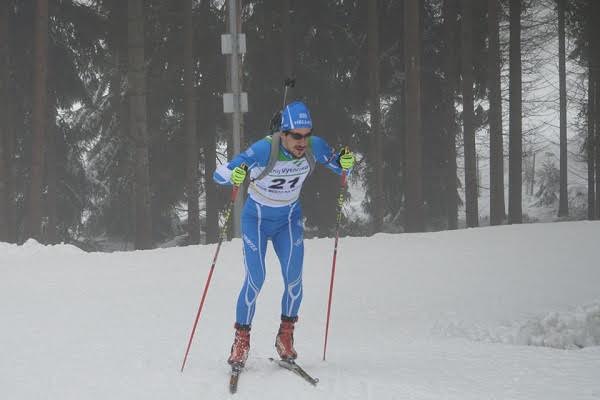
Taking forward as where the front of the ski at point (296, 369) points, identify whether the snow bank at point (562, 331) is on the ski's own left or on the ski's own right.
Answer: on the ski's own left

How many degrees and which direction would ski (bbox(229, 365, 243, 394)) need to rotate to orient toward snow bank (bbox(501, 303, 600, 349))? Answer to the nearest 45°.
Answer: approximately 90° to its left
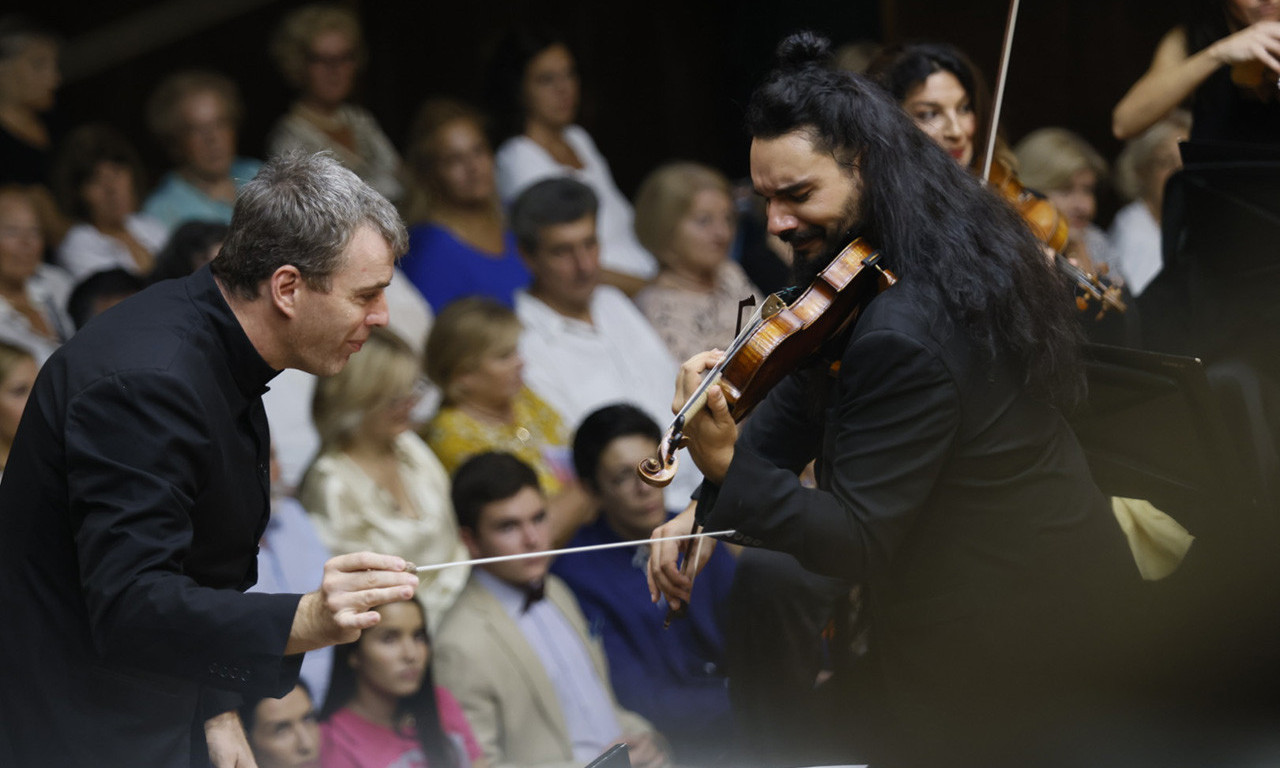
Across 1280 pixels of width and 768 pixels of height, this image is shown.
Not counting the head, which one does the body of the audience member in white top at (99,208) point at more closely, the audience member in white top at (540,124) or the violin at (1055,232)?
the violin

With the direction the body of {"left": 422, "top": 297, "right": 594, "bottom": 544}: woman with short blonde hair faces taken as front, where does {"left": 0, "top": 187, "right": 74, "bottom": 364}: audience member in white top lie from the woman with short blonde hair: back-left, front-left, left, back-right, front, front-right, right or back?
back-right

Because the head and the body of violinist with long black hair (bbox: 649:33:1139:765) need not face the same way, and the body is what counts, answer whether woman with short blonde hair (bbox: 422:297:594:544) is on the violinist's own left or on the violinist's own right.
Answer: on the violinist's own right

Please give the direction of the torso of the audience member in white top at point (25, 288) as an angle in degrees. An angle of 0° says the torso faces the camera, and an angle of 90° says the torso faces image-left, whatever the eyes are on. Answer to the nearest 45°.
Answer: approximately 315°

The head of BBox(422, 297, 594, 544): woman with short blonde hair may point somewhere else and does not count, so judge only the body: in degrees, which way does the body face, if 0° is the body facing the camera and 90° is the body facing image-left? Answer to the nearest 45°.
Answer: approximately 315°

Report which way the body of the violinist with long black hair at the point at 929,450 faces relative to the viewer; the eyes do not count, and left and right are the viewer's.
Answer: facing to the left of the viewer

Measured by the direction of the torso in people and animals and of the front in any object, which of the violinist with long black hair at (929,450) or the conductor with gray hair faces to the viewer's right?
the conductor with gray hair

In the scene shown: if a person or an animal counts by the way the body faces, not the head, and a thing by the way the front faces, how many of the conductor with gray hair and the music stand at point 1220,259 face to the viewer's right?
1

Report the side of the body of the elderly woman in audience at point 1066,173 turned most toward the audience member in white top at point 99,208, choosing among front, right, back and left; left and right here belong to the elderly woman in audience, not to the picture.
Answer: right

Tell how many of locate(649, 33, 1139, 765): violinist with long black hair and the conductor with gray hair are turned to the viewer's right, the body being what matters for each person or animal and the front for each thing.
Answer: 1
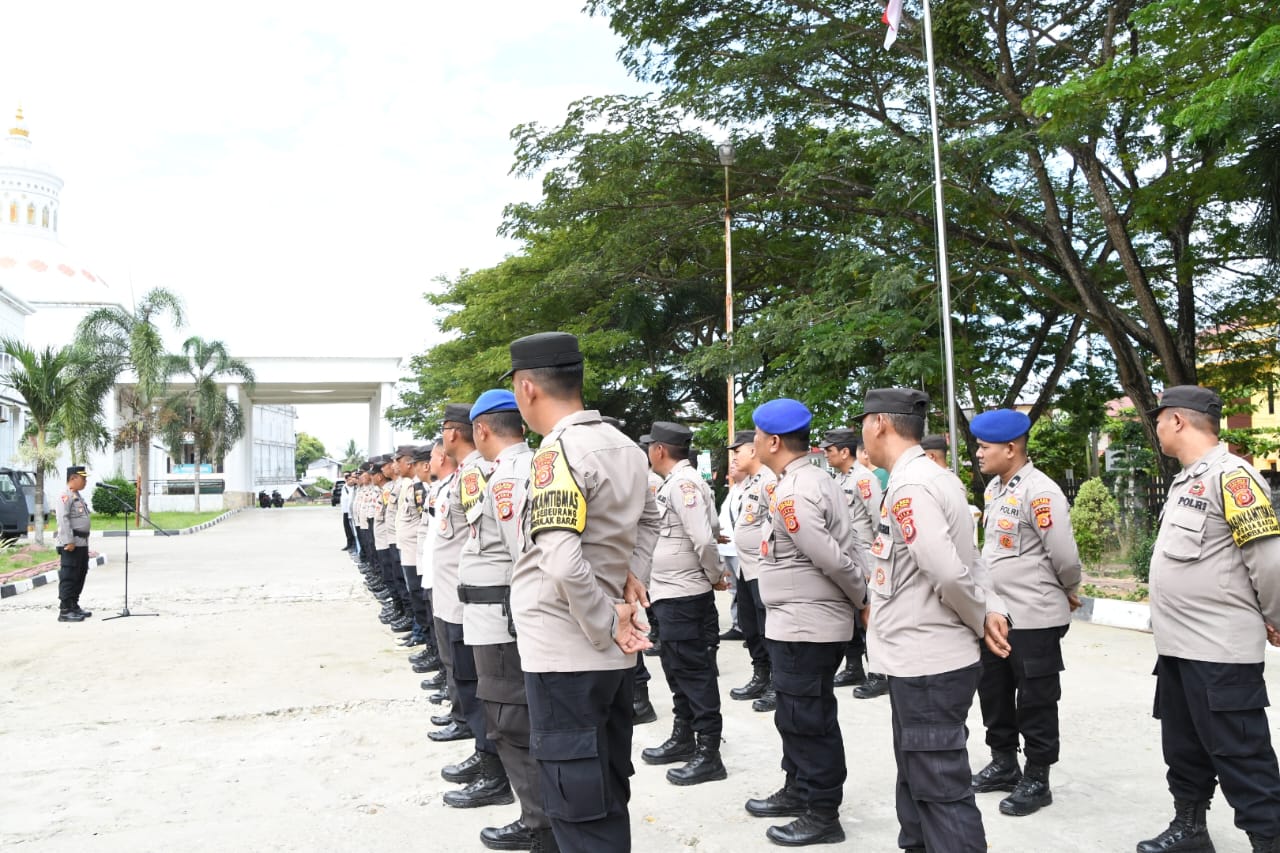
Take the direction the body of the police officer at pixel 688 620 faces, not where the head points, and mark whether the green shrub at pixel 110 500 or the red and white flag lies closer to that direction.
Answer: the green shrub

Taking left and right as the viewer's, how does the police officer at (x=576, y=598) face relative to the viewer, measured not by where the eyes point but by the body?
facing away from the viewer and to the left of the viewer

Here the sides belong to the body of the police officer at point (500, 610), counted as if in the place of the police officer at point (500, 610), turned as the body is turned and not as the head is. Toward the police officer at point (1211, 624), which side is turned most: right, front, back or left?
back

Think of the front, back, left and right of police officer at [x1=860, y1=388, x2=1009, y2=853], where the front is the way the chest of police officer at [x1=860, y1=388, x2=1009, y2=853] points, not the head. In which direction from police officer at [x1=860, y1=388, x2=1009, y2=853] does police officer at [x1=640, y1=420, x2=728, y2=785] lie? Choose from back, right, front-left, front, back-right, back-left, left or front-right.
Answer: front-right

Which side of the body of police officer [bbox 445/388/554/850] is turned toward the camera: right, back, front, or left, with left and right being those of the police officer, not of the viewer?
left

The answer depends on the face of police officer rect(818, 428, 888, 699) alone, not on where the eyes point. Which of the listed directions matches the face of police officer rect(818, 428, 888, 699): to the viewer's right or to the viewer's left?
to the viewer's left

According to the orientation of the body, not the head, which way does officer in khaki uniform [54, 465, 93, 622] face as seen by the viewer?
to the viewer's right

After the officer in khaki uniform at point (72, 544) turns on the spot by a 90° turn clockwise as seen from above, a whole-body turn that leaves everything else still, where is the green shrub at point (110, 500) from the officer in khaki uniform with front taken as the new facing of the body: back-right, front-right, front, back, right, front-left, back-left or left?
back

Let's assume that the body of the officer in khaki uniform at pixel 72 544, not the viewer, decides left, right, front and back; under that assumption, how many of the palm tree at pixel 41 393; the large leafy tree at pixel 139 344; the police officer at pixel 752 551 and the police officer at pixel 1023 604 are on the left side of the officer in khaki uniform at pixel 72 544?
2

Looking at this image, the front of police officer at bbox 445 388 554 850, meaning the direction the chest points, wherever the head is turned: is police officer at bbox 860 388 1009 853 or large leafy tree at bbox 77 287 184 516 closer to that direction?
the large leafy tree

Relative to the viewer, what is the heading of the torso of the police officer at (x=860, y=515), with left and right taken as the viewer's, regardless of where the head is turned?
facing the viewer and to the left of the viewer

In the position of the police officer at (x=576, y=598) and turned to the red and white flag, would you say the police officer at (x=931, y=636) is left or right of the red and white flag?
right

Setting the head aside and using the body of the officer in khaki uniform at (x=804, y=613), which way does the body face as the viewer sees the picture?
to the viewer's left

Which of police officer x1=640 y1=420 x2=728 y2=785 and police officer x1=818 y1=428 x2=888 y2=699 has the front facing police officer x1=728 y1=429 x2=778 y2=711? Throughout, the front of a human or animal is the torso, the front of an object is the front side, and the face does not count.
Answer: police officer x1=818 y1=428 x2=888 y2=699

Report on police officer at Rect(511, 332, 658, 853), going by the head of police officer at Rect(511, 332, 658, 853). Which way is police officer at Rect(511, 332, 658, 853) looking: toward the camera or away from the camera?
away from the camera

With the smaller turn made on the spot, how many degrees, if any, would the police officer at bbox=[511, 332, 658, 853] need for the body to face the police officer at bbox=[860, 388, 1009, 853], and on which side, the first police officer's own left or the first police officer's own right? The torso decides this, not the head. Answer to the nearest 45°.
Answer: approximately 135° to the first police officer's own right

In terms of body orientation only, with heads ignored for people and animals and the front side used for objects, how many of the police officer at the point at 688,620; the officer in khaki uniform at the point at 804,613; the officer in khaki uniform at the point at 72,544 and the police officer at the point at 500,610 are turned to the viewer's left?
3
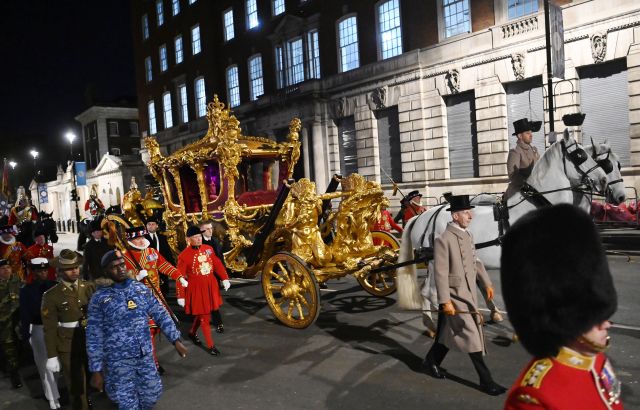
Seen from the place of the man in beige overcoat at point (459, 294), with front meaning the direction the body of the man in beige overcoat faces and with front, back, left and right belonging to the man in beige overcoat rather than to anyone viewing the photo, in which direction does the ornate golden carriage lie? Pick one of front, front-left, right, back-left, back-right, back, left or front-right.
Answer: back

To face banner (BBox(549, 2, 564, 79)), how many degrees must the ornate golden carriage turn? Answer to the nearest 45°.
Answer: approximately 90° to its left

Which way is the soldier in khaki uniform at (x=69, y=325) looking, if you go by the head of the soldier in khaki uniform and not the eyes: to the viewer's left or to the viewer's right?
to the viewer's right

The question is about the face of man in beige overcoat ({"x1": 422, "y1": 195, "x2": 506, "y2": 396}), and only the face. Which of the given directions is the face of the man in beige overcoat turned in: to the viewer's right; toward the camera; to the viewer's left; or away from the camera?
to the viewer's right

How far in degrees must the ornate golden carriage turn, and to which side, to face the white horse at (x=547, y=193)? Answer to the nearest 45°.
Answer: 0° — it already faces it

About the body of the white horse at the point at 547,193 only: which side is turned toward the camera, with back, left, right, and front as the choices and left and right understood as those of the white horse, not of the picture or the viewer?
right

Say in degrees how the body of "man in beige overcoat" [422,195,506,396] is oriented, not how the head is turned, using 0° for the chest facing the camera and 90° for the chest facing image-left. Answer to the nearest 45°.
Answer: approximately 315°

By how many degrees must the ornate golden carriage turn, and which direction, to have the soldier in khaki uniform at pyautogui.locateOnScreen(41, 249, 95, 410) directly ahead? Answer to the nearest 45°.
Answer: approximately 90° to its right

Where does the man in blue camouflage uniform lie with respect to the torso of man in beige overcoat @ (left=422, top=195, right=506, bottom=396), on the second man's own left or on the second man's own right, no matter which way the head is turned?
on the second man's own right
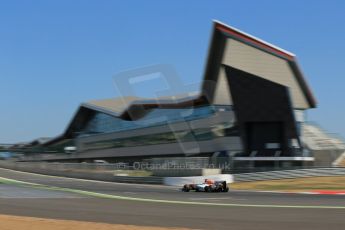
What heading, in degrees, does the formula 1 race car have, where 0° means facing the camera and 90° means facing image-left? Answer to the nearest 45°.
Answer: approximately 90°
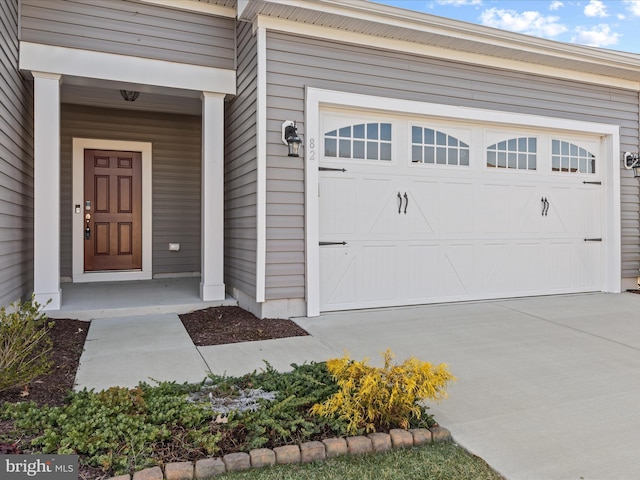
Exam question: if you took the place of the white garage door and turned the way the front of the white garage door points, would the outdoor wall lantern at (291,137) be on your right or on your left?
on your right

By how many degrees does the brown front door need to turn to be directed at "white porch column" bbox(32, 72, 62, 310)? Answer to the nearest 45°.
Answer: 0° — it already faces it

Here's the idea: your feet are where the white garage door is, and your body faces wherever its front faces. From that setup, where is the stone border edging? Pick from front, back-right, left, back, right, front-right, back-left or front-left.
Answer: front-right

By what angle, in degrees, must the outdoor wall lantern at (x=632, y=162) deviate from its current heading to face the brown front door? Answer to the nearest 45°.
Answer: approximately 90° to its right

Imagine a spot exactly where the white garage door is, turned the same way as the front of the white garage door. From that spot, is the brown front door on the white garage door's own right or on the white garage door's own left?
on the white garage door's own right

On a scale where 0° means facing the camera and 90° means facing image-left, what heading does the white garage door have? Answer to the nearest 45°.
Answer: approximately 315°

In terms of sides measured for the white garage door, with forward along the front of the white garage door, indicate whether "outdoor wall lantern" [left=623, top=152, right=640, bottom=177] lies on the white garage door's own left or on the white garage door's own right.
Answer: on the white garage door's own left

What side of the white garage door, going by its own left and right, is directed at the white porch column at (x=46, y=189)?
right

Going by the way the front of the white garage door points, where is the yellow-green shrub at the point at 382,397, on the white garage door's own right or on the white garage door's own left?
on the white garage door's own right

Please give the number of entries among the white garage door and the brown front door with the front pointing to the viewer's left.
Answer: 0

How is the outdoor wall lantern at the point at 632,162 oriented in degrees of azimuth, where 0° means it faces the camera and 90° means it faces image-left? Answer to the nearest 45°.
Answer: approximately 315°

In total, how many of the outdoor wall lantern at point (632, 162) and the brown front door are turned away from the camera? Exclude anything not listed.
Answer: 0
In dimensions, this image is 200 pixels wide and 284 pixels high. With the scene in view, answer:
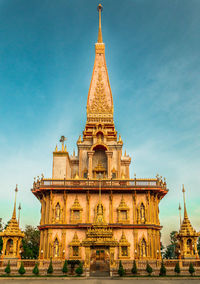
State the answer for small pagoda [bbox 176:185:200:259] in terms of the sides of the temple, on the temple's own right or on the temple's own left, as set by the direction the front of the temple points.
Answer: on the temple's own left

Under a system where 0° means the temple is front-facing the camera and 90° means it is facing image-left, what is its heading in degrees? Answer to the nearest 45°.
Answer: approximately 0°

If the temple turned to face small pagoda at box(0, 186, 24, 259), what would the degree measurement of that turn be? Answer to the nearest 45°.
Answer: approximately 90° to its right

***

Aim of the task » Arrange the records from the start through the line containing "Answer: facing to the left of the viewer" as a Markdown table with columns "Row" and "Line". Give each non-blank line its own numbered row, and leave out the pictures.

Output for this exercise »
| Row | Line |
|---|---|
| 1 | Taking forward as where the front of the ski at point (296, 369) points, identify whether the snow bank at point (562, 331) is on the ski's own left or on the ski's own right. |
| 2 | Answer: on the ski's own left |
| 3 | How many degrees and which direction would ski (bbox(229, 365, 243, 394)) need to rotate to orient toward snow bank (bbox(501, 303, 600, 349))? Answer to the nearest 45°. |
| 4 | Answer: approximately 90° to its left |
| 5 | Across 1280 pixels of width and 768 pixels of height, this image is shown. |
| 6 | Not counting the head, which one does the body of the audience member in white top at (99,208) point at more closely, the audience member in white top at (540,124) or the violin at (1055,232)? |
| 7 | the violin |
| 8 | With the direction the body of {"left": 422, "top": 297, "right": 594, "bottom": 544}: woman with short blonde hair faces taken as front, where does {"left": 0, "top": 187, "right": 74, "bottom": 364}: audience member in white top lie from the woman with short blonde hair: back-left, front-left, left, back-right, front, front-right, right or back? |
| 9 | back-right |
| 10 | Because the head and the body of violinist with long black hair (bbox: 649:33:1139:765) need not face the same way, and the body is what counts, answer whether woman with short blonde hair (bbox: 422:297:594:544) is on the violinist's own left or on the violinist's own right. |
| 11 | Answer: on the violinist's own right |
| 12 | Please give the direction of the torso of the audience member in white top at point (25, 288) as an angle in degrees. An angle of 0° says the torso faces the camera, and an angle of 90° says the torso faces image-left, whatever the eyes are on. Answer to the nearest 45°. |
| 13 | Answer: approximately 315° |
| 14 | The head of BBox(422, 297, 594, 544): woman with short blonde hair may point somewhere else and does not count, so judge only the body: in degrees, which way does the body face, if 0° is the body facing the camera and 90° is the body facing image-left? Answer to the nearest 45°. |
| 15 | Answer: approximately 315° |
| 16 | Report which way the body of the violinist with long black hair at the point at 929,450 faces relative to the viewer; the eyes do not count, and left and right are the viewer's. |
| 17 | Answer: facing to the left of the viewer |